Ottawa has announced a new committee that will coordinate and support the efforts of research funding agencies to make sure that researchers get the most from the government. The new Canada Research Coordinating Committee (CRCC) will coordinate among three federal granting agencies—the Social Sciences and Humanities Research Council (SSHRC), the Natural Sciences and Engineering Research Council (NSERC), and the Canadian Institutes of Health Research (CIHR)—and the Canada Foundation for Innovation (CFI). In a joint open letter to the new committee, Science minister Kirsty Duncan and Health minister Ginette Petitpas Taylor say CRCC will address the needs of current and future scientists, scholars and students by harmonizing and coordinating the efforts of the granting councils and CFI. The work of the CRCC will address some of the recommendations in the Canada’s Fundamental Science Review, commonly known as the Naylor report released this spring. Aside from improving collaboration among the research-granting agencies, the report also recommends improving access to funds; strengthening equity, diversity and capacity of Indigenous communities to conduct research and work with the broader academic community; and, providing more flexibility to allow researchers to conduct research with minimal administrative costs. The heads of the three granting agencies will chair the CRCC on a rotating basis with SSHRC president Ted Hewitt as the inaugural chair.
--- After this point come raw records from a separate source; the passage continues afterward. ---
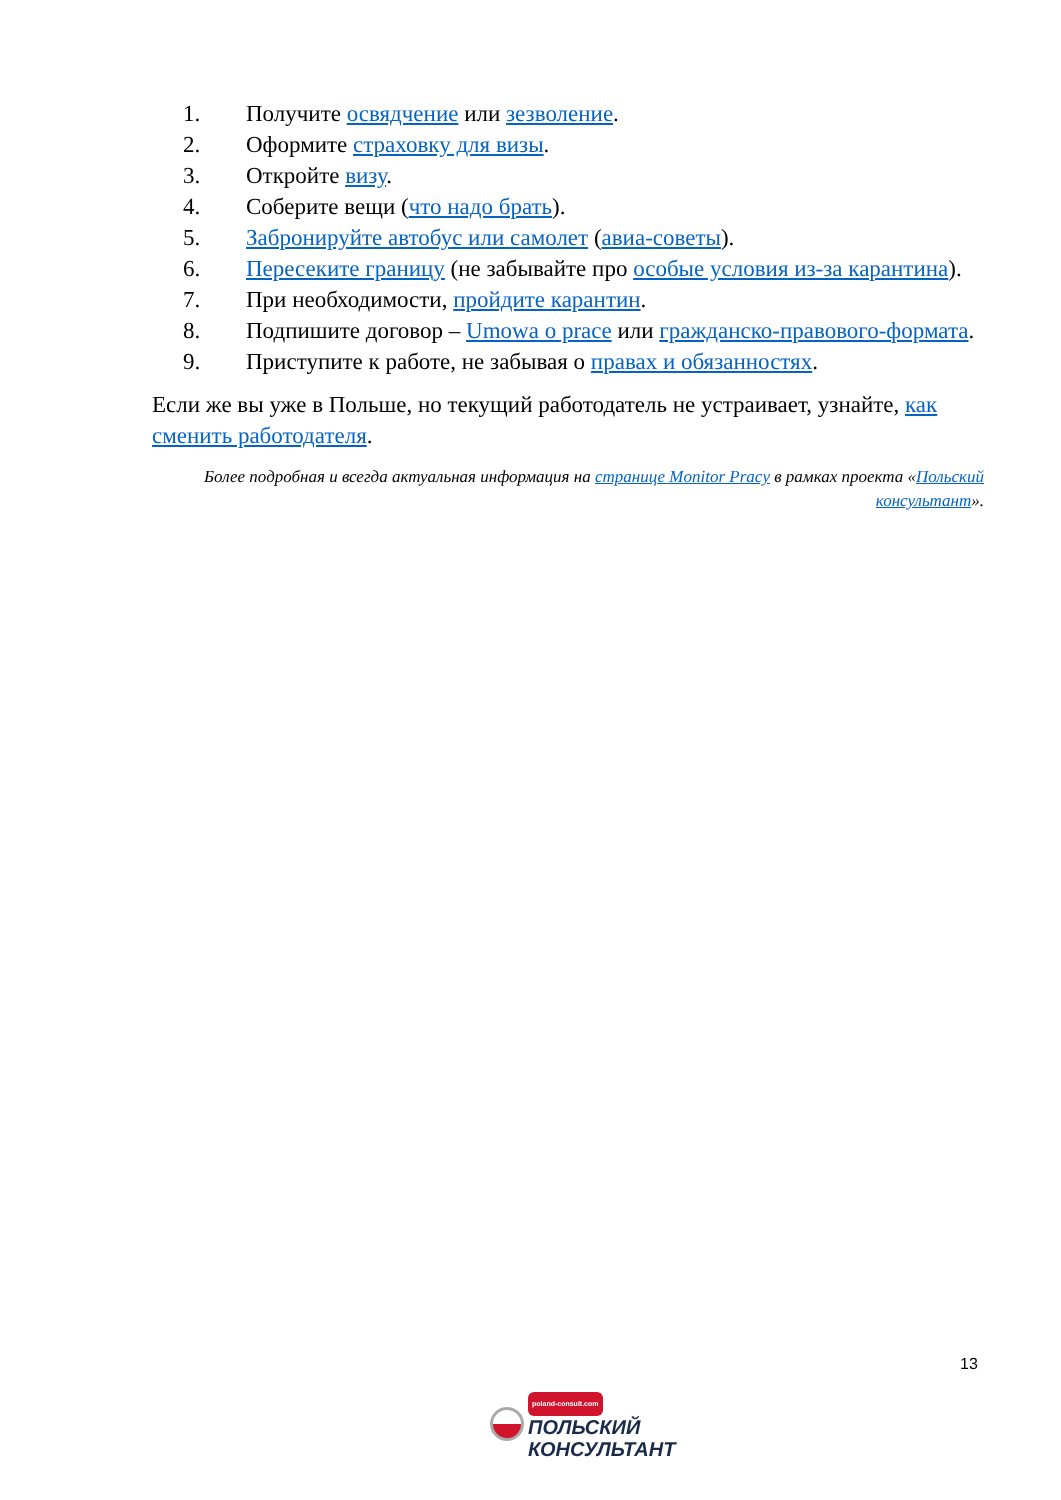1. Получите освядчение или зезволение.
2. Оформите страховку для визы.
3. Откройте визу.
4. Соберите вещи (что надо брать).
5. Забронируйте автобус или самолет (авиа-советы).
6. Пересеките границу (не забывайте про особые условия из-за карантина).
7. При необходимости, пройдите карантин.
8. Подпишите договор – Umowa o prace или гражданско-правового-формата.
9. Приступите к работе, не забывая о правах и обязанностях.
Если же вы уже в Польше, но текущий работодатель не устраивает, узнайте, как сменить работодателя.
Более подробная и всегда актуальная информация на странице Monitor Pracy в рамках проекта «Польский консультант».
13
poland-consult.com
ПОЛЬСКИЙ
КОНСУЛЬТАНТ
The council heads will also work with the deputy ministers of Innovation, Science and Economic Development and Health on the committee. The president of the CFI will attend all CRCC meetings, held at least once quarterly to bring valuable perspective on the research infrastructure needs of scientists and scholars. The president of the National Research Council and Canada’s Chief Science Advisor will be invited to participate in CRCC meetings. Other ad-hoc sub-committees or working groups will be created as needed.